Ein Ergebnis der Studie war besonders bemerkenswert: Die geringste Lebenserwartung haben Menschen, die langsam gehen und einen BMI unter 20 haben, also untergewichtig sind. Bei ihnen beträgt die durchschnittliche Lebensdauer 72,4 Jahre (Frauen) beziehungsweise 64,8 Jahre (Männer). Zum Vergleich: Die durchschnittliche Lebensdauer von schnellen Gehern liegt bei 86,7 bis 87,8 Jahren (Frauen) beziehungsweise 85,2 bis 86,8 Jahren (Männer).

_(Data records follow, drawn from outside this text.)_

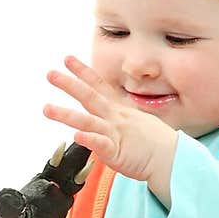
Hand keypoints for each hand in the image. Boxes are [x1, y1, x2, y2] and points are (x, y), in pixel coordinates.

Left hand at [44, 56, 176, 203]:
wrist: (171, 158)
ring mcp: (115, 133)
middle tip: (51, 74)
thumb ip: (119, 114)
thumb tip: (107, 109)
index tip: (68, 59)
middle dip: (69, 84)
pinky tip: (76, 136)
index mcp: (119, 109)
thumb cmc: (154, 142)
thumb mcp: (136, 120)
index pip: (99, 86)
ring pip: (87, 120)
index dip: (83, 72)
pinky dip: (88, 139)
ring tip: (47, 109)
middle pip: (89, 97)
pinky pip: (100, 144)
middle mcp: (115, 118)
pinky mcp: (116, 152)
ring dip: (66, 114)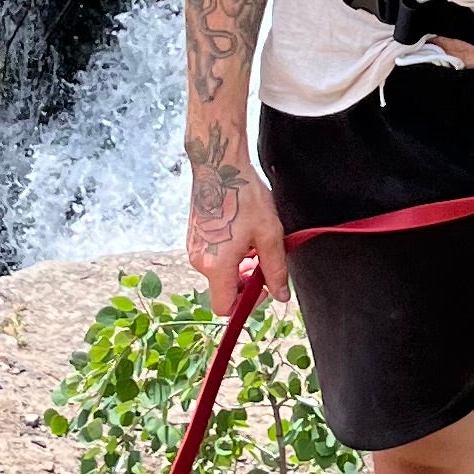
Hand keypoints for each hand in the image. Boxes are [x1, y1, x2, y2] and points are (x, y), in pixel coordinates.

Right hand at [186, 146, 289, 306]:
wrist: (219, 167)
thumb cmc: (243, 196)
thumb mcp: (269, 234)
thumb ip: (275, 270)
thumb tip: (280, 296)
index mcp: (216, 265)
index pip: (225, 307)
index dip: (246, 303)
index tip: (261, 286)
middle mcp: (199, 261)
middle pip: (223, 289)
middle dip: (245, 282)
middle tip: (261, 261)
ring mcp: (193, 248)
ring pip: (219, 273)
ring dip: (238, 266)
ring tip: (253, 243)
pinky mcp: (194, 237)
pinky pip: (213, 258)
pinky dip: (229, 254)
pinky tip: (241, 233)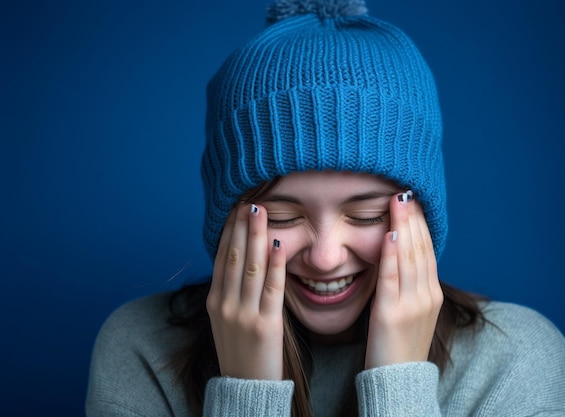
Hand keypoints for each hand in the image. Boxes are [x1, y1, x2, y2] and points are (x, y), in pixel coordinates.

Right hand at [206, 203, 285, 379]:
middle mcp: (225, 304)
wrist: (245, 388)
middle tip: (249, 202)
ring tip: (261, 212)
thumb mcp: (225, 319)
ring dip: (257, 236)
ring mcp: (243, 315)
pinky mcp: (265, 326)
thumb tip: (239, 260)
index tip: (236, 210)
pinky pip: (272, 290)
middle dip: (242, 227)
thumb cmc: (240, 350)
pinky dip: (275, 265)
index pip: (222, 258)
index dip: (229, 231)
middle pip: (235, 257)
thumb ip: (231, 292)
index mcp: (214, 301)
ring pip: (251, 267)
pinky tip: (279, 245)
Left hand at [364, 191, 442, 368]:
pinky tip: (390, 235)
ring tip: (398, 203)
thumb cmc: (400, 345)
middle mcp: (426, 295)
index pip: (427, 251)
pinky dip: (391, 255)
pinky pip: (392, 278)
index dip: (420, 226)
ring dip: (404, 228)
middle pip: (421, 249)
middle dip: (413, 219)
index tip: (412, 203)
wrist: (399, 380)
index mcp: (431, 294)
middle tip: (405, 192)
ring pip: (410, 258)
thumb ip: (410, 285)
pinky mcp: (391, 313)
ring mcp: (412, 304)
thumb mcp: (413, 312)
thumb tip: (399, 258)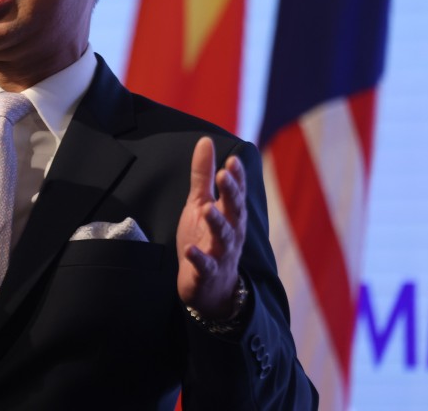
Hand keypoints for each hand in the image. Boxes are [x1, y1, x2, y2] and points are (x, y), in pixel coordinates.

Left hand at [176, 136, 246, 319]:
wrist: (210, 286)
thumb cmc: (206, 238)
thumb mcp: (201, 203)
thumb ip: (203, 175)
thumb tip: (205, 141)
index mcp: (230, 215)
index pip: (236, 193)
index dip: (236, 178)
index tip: (232, 160)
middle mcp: (231, 233)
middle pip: (234, 211)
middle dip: (231, 193)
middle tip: (225, 175)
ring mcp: (221, 253)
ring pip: (223, 237)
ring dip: (217, 223)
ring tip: (207, 209)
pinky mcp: (207, 272)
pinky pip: (205, 265)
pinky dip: (198, 258)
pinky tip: (191, 250)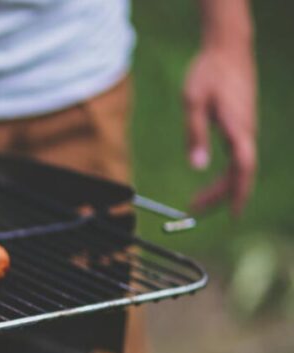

„Unsere Erkenntnisse können dazu beitragen klarzustellen, welche relative Bedeutung die körperliche Fitness im Vergleich zum Körpergewicht für die Lebenserwartung von Individuen hat“, so Yates. „In anderen Worten: Die Ergebnisse legen nahe, dass körperliche Fitness ein besserer Indikator für die Lebenserwartung ist als der Body Mass Index (BMI) und dass die Motivation der Menschen, ihre Gehgeschwindigkeit zu erhöhen, ihr Leben um Jahre verlängern könnte.“

Quellen:
Stamatakis, E. et al. (2018): Self-rated walking pace and all-cause, cardiovascular disease and cancer mortality: individual participant pooled analysis of 50 225 walkers from 11 population British cohorts, in: British Journal of Sports Medicine.

Yates, T. et al. (2018): Comparative Relevance of Physical Fitness and Adiposity on Life Expectancy, in: Mayo Clinic Proceedings.